Neither she nor I could figure out exactly what that means, to be expanded. To have our horizons broadened. I went hunting for writing on the topic.

Emerson

The best answer I found comes from an essay by Ralph Waldo Emerson called “Compensation.” Emerson didn’t believe the scripture teaching that the first would be last and the last would be first on Judgment Day. He believed the universe balances things right here on earth, through the constant changes happening around us and within us.

But most people don’t see change as a good thing. Especially when the change is bad, like the death of a loved one or a financial downturn, we fight it. “We are idolators of the old,” Emerson says. And so when the change inevitably comes, it seems abrupt. It hurts.

What we ought to do is let our “worldly relations hang very loosely” around us. If we invite changes — instead of closing ourselves to them — then we allow ourselves to be swept up in their daily inevitability. We prime ourselves for new ideas and new friends. Most importantly, we become bearers of ideas for others. We are someone’s new friend.

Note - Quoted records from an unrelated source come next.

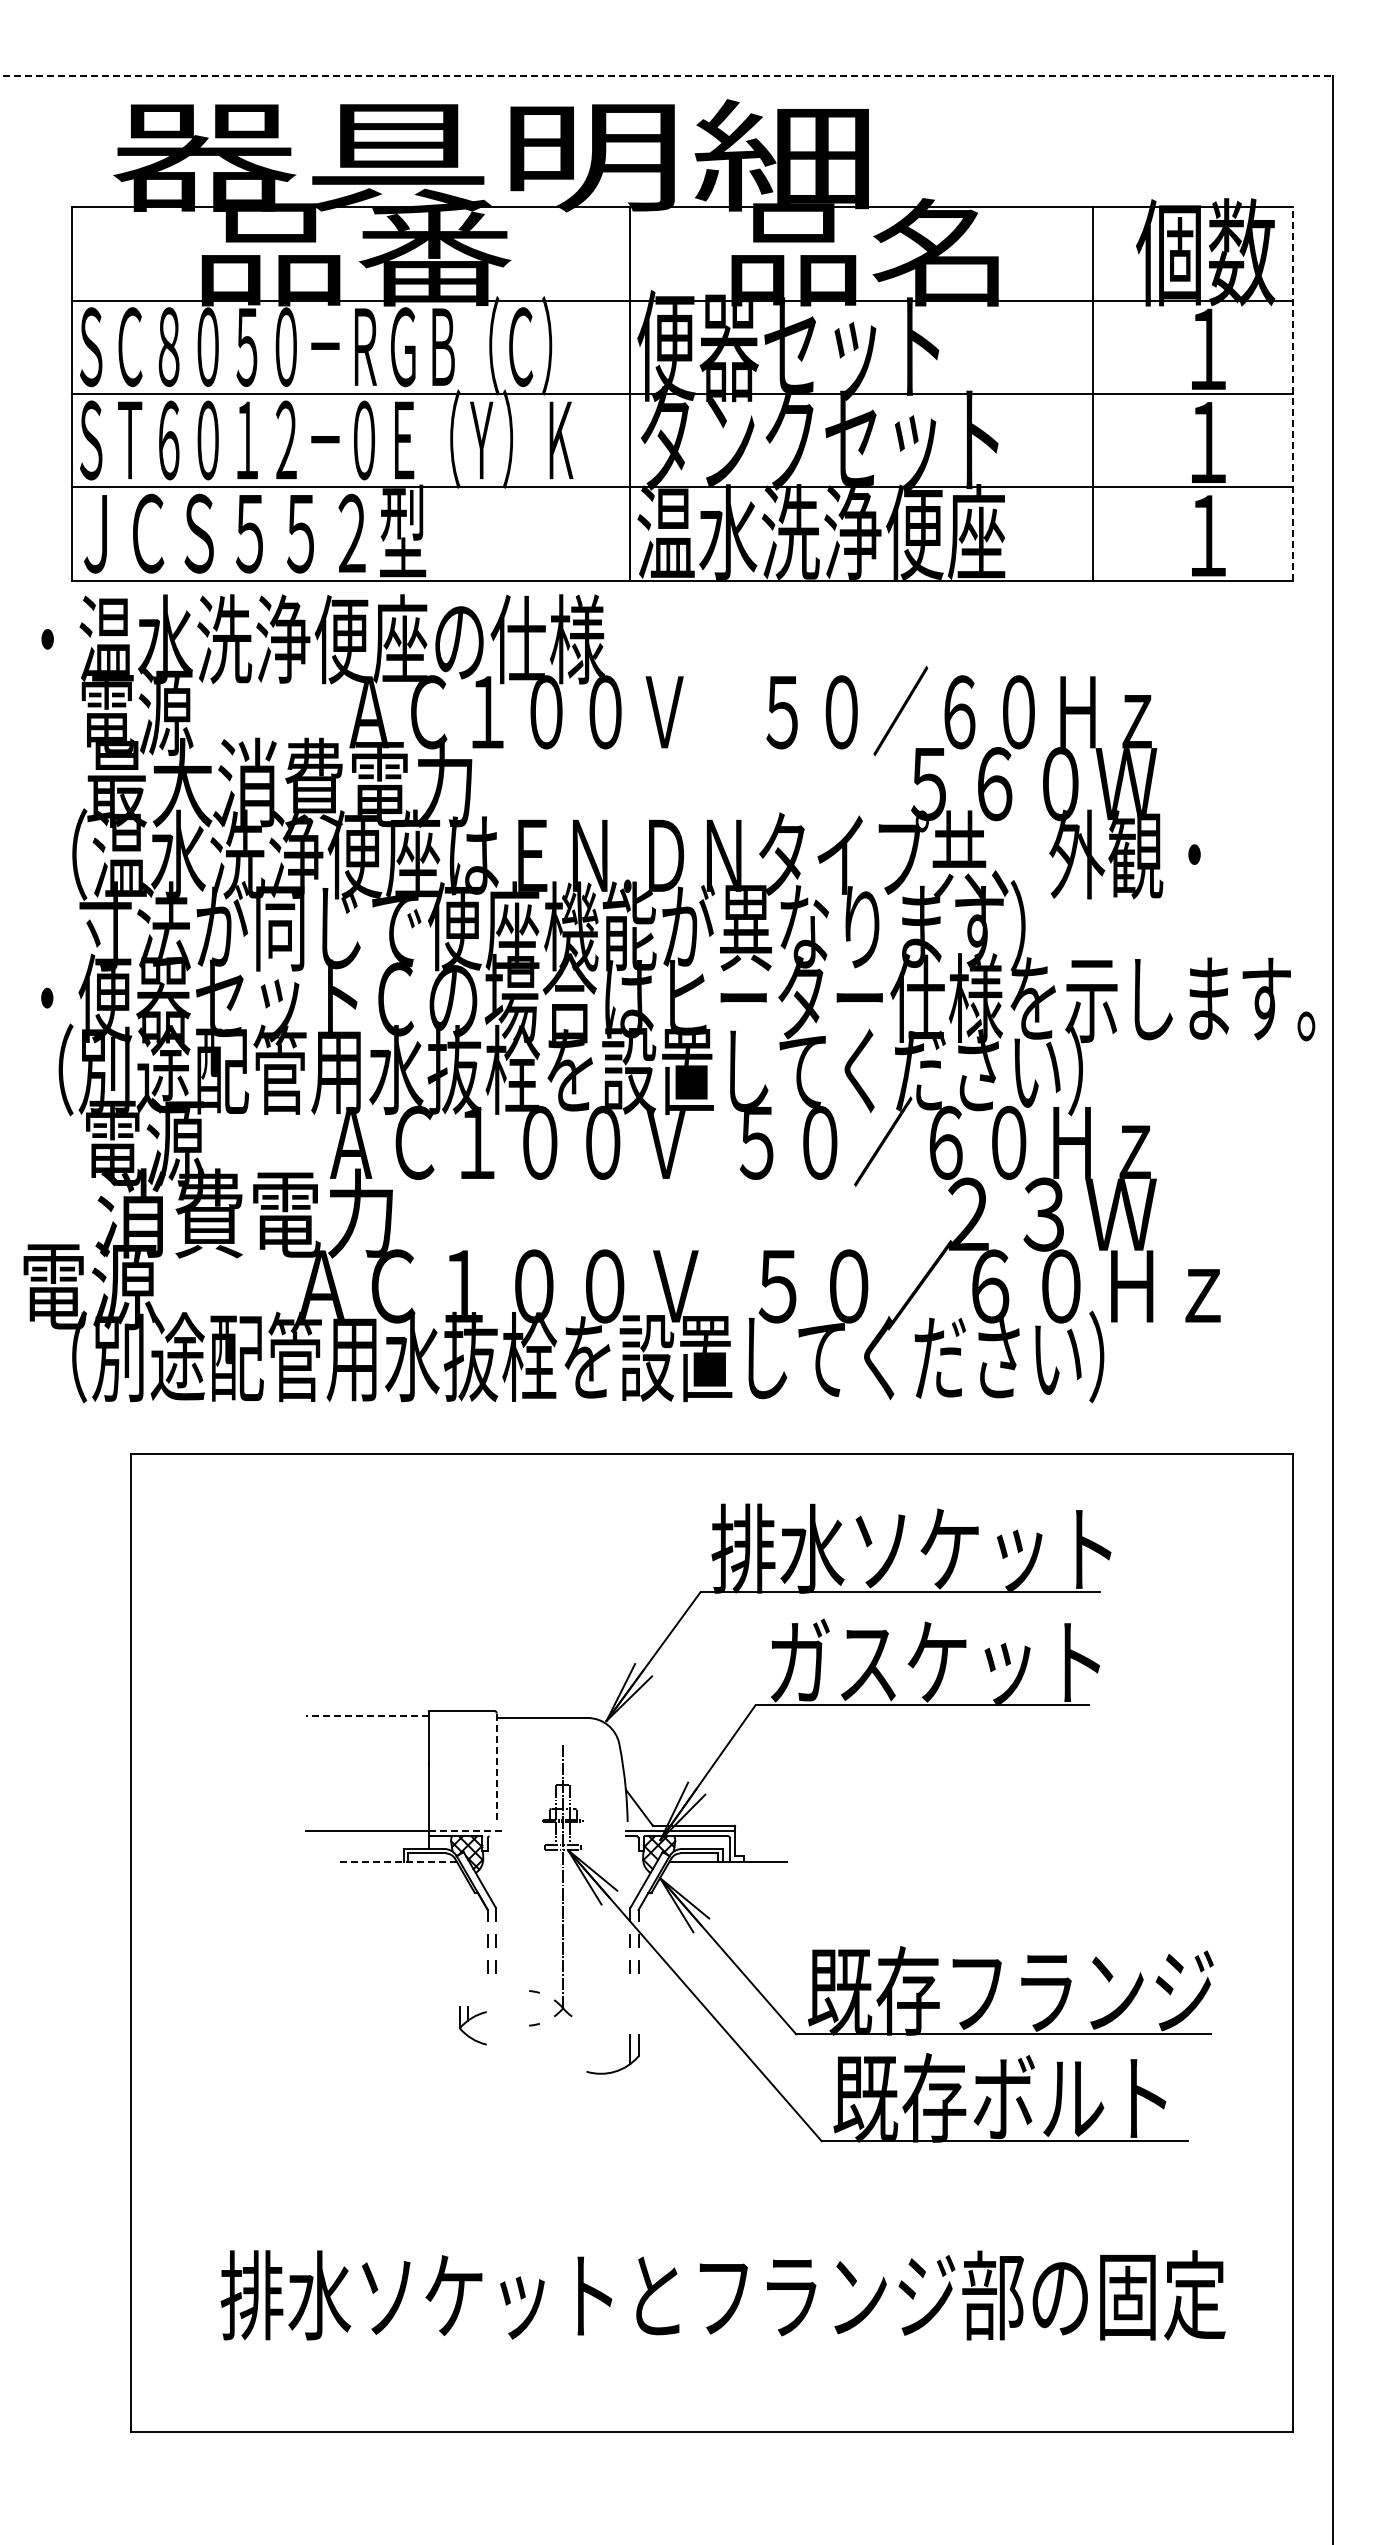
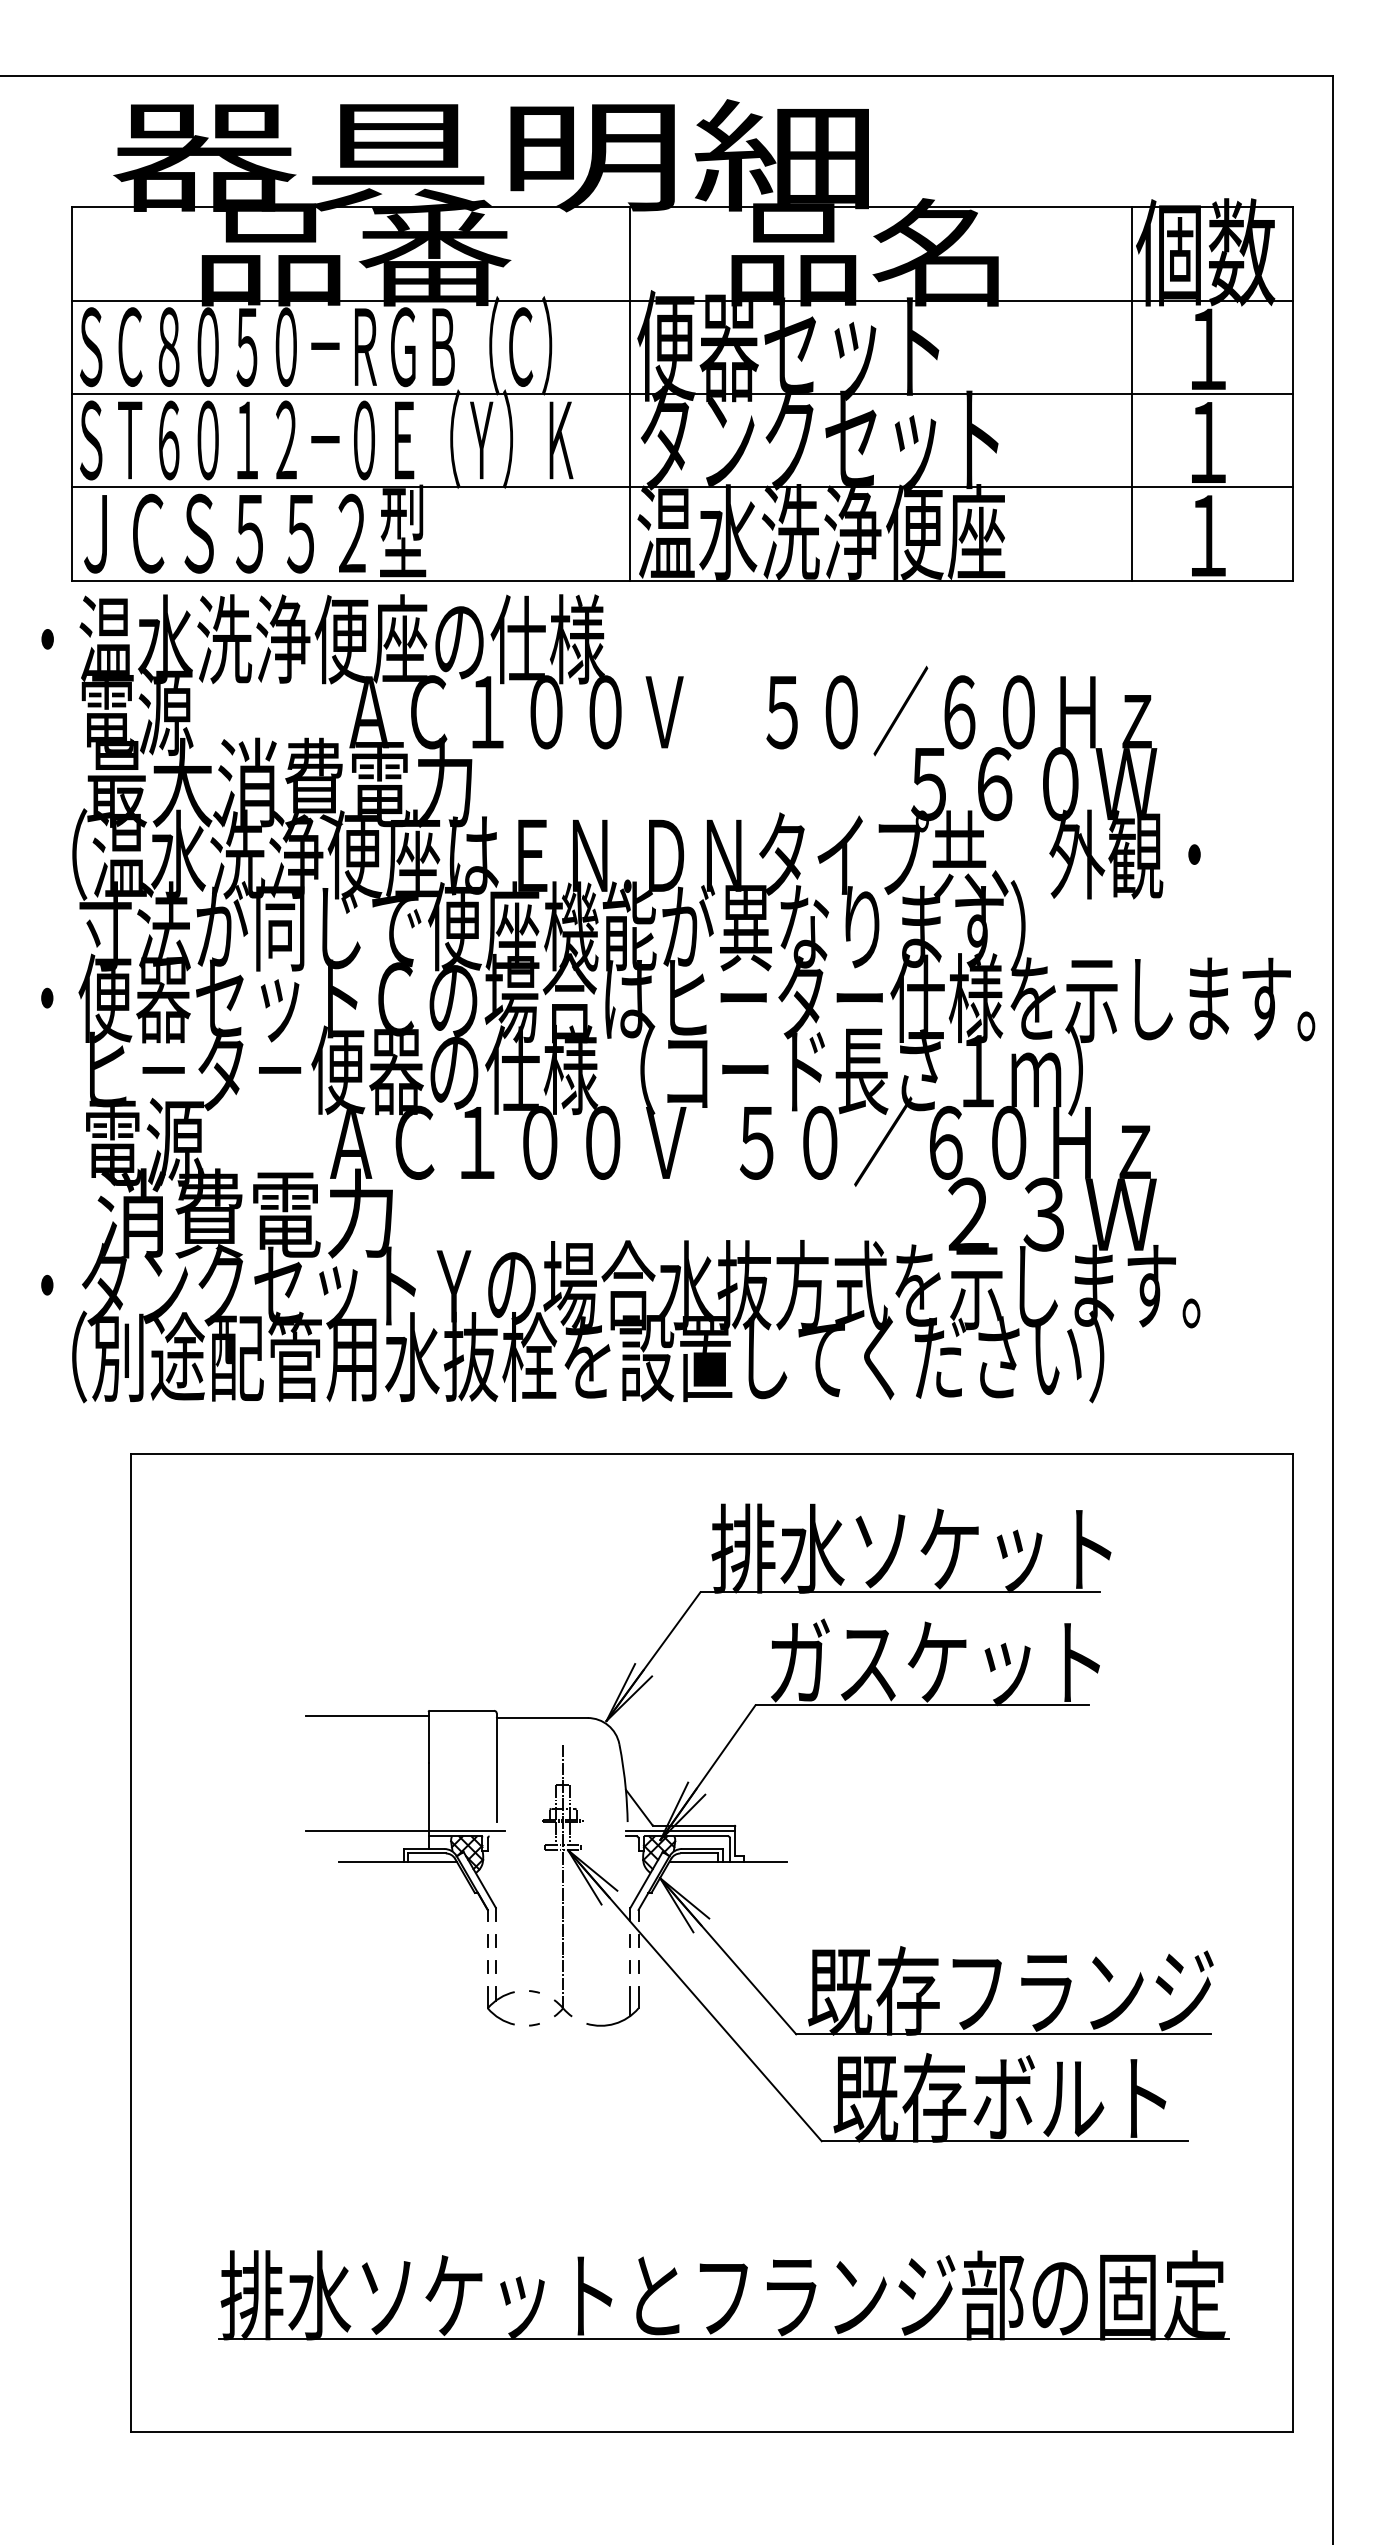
line at (667, 76): dashed -> solid
line at (1092, 393) position: (1092, 393) -> (1131, 393)
line at (1293, 393): dashed -> solid
text at (559, 1069): （別途配管用水抜栓を設置してください） -> ヒ－タ－便器の仕様（コード長さ１ｍ）
text at (621, 1284): 電源        ＡＣ１００Ｖ  ５０／６０Ｈｚ -> ・タンクセットＹの場合水抜方式を示します。
line at (366, 1716): dashed -> solid
line at (496, 1768): dashed -> solid
line at (467, 1831): dashed -> solid
line at (397, 1861): dashed -> solid
part at (472, 2025) position: (472, 2025) -> (500, 2005)
part at (620, 2068) position: (620, 2068) -> (620, 2020)
line at (723, 2338): none -> present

In characteristic 19th-century prose, Emerson compares us to comfortable garden plants, ignorant of our potential and of the world beyond:

“The man or woman who would have remained a sunny garden-flower, with no room for its roots and too much sunshine for its head, by the falling of the walls and the neglect of the gardener, is made the banyan of the forest, yielding shade and fruit to wide neighborhoods of men.”

Ben Wolford is the editor of Latterly magazine, an independent publisher of international journalism.

*I suppose there’s a difference between restlessness and actual mobility. As a friend just pointed out, Millennials are the least mobile generation in the last 50 years because of the Great Recession, the Associated Press reported in 2013.